I've tried learning languages before; it doesn't work for me.
One of my teachers used to say : "Learning a language isn't hard. It's not like math, where you can be awfully bad because you don't do it naturally. You already learned a language since you speak one. So get to work and stop complaning" (that last part was part of the quote, it's not directed at you). But you're lucky, you already speak English.
sub snobs sometimes prefer subs because they sometimes understand the language, prefer to listen to the original performance and the original writing and just need some help at times with the vocabulary.
Anyway, the problem with good dubs is that :
A-They are extremely rare
B-A lot of subtle tones, words, and expressions are language-specific. For exemple, there is no way to translate in french "Get over yourself!" properly. What you mean with that expression, with the tone you usually use, can't be meant using that language. There are even some concepts that don't exist in some language. "Exposition" as a writting technique is a concept that doesn't exist en french. (And there are other exemples the other way around). So the translation often has to use clever tricks to keep the meaning as close as possible to the original work. Granted, subtitles don't help with that, but hearing and understanding the language directly surely does.

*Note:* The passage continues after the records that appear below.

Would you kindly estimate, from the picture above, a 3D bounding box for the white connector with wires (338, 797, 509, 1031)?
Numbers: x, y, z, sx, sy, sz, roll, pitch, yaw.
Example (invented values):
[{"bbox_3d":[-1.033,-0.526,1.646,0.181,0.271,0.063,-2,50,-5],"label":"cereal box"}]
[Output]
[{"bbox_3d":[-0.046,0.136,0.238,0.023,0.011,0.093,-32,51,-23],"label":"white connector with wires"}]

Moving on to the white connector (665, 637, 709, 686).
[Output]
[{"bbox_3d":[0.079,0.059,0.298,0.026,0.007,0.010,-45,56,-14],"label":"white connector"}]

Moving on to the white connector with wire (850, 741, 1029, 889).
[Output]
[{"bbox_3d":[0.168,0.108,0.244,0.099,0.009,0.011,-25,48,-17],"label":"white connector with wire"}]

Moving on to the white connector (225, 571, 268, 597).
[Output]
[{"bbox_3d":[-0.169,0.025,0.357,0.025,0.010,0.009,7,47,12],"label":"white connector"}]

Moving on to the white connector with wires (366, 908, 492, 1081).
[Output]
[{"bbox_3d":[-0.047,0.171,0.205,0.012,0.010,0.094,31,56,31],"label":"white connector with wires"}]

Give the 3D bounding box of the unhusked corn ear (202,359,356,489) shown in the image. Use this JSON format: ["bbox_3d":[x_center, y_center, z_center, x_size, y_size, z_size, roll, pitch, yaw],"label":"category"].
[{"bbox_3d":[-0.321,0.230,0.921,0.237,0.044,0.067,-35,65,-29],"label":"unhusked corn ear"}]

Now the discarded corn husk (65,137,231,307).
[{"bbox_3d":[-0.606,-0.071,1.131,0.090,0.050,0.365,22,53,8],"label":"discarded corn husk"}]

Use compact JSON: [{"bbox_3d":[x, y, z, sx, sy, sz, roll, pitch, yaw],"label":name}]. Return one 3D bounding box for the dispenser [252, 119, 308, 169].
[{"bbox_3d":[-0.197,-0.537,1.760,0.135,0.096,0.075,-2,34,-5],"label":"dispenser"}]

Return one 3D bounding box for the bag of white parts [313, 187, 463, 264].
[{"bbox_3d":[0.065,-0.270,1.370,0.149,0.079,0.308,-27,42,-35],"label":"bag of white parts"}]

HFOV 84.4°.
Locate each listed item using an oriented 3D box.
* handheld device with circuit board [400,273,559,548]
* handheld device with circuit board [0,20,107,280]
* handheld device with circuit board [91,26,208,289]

C- Something that sounds good in a language can sound terrible in another and vice-versa, because the culture is different. Plus, you can't translate language habits or accents.
Take the original performance in Letters from Iwo Jima (I don't understand Japanese, by the way). The characters have very specific ways to speak when they acknoledge orders or speak to a superior, that are part of the Japenese military tradition and culture (at least, I guess that the film got that right). Even though I don't understand directly what the characters say, I am able to get a sense of the differences between the US and Japenese soldiers, between the two cultures. Use dubbing and put a "Sir, yes, Sir !" in there and everything is lost. You can try to mimic the way a foreign language is spoken using your own, but it doesn't work very well.
That one might come as a surprise to anyone reading this in nations like France, where native-language dubbing is the norm: Americans are huge snobs about dubbing now - even kung-fu movies play subtitled here.
Hey ! Nice, thanks for thinking about your french readers !
By the way, native-language dubbing got a kick in the balls in France in recent years since people in charge have finally figured out that it helped us being rubbish in English. A lot of theatres play both dubbed and subtitled versions of movies, over here, now.